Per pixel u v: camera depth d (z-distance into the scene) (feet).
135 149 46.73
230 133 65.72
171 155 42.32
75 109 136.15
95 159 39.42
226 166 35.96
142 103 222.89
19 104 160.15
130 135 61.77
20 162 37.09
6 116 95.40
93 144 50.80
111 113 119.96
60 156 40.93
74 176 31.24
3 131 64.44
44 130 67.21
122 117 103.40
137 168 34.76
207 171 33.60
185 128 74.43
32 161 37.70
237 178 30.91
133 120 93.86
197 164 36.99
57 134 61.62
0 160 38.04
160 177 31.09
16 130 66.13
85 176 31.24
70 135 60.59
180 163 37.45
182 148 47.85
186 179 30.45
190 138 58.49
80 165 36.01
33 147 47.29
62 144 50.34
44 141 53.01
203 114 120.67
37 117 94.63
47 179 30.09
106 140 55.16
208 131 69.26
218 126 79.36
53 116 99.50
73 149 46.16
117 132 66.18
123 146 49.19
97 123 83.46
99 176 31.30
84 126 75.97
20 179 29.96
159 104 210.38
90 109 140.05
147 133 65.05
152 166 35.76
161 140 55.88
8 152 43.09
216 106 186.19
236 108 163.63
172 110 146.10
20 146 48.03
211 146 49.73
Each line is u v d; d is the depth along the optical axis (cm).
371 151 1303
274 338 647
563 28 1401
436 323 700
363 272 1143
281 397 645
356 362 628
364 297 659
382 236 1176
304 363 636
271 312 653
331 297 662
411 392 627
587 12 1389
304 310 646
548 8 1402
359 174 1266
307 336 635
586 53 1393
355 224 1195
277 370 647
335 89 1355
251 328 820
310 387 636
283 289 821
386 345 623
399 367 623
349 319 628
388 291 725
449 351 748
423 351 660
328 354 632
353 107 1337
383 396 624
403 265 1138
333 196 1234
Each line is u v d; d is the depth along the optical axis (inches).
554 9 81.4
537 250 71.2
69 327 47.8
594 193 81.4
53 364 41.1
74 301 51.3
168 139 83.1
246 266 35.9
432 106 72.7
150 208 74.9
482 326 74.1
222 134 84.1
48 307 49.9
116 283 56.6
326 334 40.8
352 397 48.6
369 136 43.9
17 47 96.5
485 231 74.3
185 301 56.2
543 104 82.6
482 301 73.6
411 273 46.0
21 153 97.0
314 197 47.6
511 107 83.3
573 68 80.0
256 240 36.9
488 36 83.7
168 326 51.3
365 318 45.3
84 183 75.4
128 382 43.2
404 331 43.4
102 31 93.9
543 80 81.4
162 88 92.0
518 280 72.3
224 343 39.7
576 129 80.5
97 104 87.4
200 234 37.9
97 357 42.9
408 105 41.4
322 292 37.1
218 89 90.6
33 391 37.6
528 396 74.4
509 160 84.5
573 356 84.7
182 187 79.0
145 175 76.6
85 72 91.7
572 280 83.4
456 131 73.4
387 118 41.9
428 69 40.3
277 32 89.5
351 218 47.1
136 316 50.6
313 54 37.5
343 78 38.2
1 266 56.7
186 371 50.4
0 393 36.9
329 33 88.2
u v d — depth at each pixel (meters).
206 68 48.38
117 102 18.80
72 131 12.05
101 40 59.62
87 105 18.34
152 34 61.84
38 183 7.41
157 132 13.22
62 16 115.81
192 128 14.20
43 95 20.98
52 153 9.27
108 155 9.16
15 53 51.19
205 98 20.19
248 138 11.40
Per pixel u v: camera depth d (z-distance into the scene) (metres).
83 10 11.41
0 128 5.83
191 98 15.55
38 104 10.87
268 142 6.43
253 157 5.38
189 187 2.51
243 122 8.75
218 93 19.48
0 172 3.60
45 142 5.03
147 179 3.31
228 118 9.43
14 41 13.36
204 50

##########

After locating the line with "388 291 725" above, return that line and every later line through the one with "168 139 83.1", word for word and with nothing else.

→ **Exercise result**:
388 291 725
449 351 748
423 351 660
328 354 632
353 107 1337
383 396 624
403 265 1138
333 196 1234
Each line is u v d; d is the depth along the optical axis (inches).
554 9 81.4
537 250 71.2
69 327 47.8
594 193 81.4
53 364 41.1
74 301 51.3
168 139 83.1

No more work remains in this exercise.